I had a recent BGA outbreak (caused by temperature fluctuations from a broken heater, I think) and I noticed that the BGA was pearling as least as much or even more than the plants were (and that was a lot). I can only assume it was feeding on CO2, but whether it actually prefers high CO2 seems like another question.

Didn't BGA evolve on the ancient Earth when the atmosphere had much more CO2 than it does now?


----------



## kivit (Aug 29, 2005)

when you use the erythromicin or chem clear do you remove the fish first?


----------



## Gumby (Aug 1, 2005)

kivit said:


> when you use the erythromicin or chem clear do you remove the fish first?


Nope. Leave them in the tank.


----------



## Blazerfrs (Feb 3, 2006)

Mnemia said:


> I had a recent BGA outbreak (caused by temperature fluctuations from a broken heater, I think) and I noticed that the BGA was pearling as least as much or even more than the plants were (and that was a lot).


This happened to me too- pearling BGA just adds insult to injury. :brick:


----------



## plantbrain (Jan 23, 2004)

edit


----------



## BryceM (Nov 6, 2005)

I've got to agree with Tom's advice on this one. It really applies to any type of algae. Correct the root cause of the problem first. Then how you get rid of it doesn't really matter.

I might add that some have implicated low current as a contributor to BGA. I've certainly only seen it in stagnant areas in my tank.


----------



## Blazerfrs (Feb 3, 2006)

Oh yes, my case was def. bottomed out NO3. 

Right after my goldfish died I had to go home for x-mas break. Unfotunately no one may stay in the dorms here over break, so there was no one to check in on my tank. I dosed my fishless tank to 40ppm of NO3, left the lights on their timer, and hoped for the best...

I returned in 3 weeks to a solid block of BGA. It was on EVERYTHING. 0ppm NO3 (as you've guessed by now). took me hours to clean it out. Surprisingly all the plants pulled thru once I cleaned it out tho. They must not have been covered for too long. 

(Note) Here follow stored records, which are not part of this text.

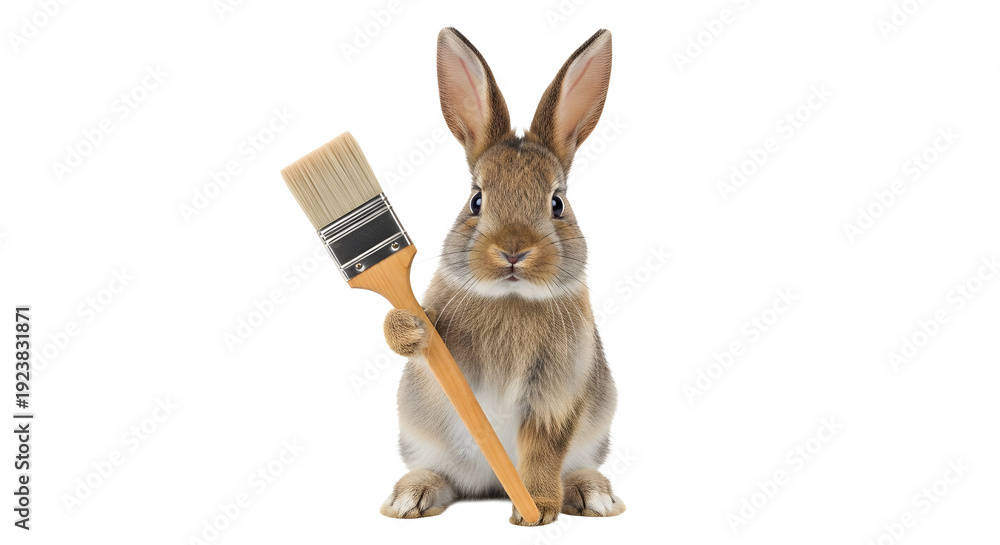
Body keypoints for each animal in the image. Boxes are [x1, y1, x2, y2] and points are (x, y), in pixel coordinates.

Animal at [378, 27, 623, 526]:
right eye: (476, 200)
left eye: (557, 203)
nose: (513, 252)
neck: (512, 297)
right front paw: (410, 328)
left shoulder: (556, 396)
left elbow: (544, 452)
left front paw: (537, 511)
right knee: (441, 476)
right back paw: (410, 498)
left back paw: (592, 495)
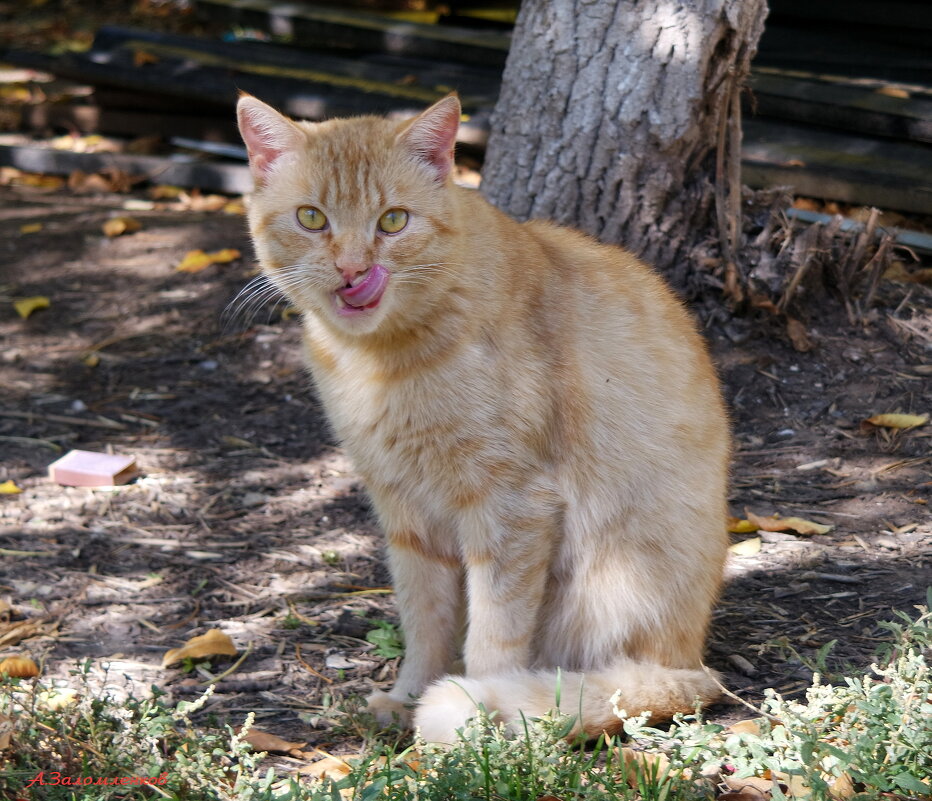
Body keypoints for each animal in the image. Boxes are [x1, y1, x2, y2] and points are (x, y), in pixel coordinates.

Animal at [235, 90, 728, 740]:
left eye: (392, 221)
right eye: (312, 218)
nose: (352, 269)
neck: (379, 362)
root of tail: (696, 664)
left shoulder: (511, 508)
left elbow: (494, 633)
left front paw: (475, 721)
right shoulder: (405, 512)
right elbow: (426, 620)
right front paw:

Now I've learned to cut back on the lighting HARD whenever I leave for an extended period... it worked for spring break anyway


----------



## tgr625 (Jan 23, 2006)

I have the BGA problem in my tank, too. And I bought Erethromycin yesterday.
Is there anyone can tell me the amont to dose....
200 mg/10 Gal.... Is this the right consistency?

And one question to Mr. Tom Barr:
Keep NO3 10 - 20 ppm then BGA never come back. Will you say that I can just keep NO3 level to kill it without any blackout, E-mycin or Chemi-clean. Or I have to use one of the 3 methods to kill it. Thank you very much.


----------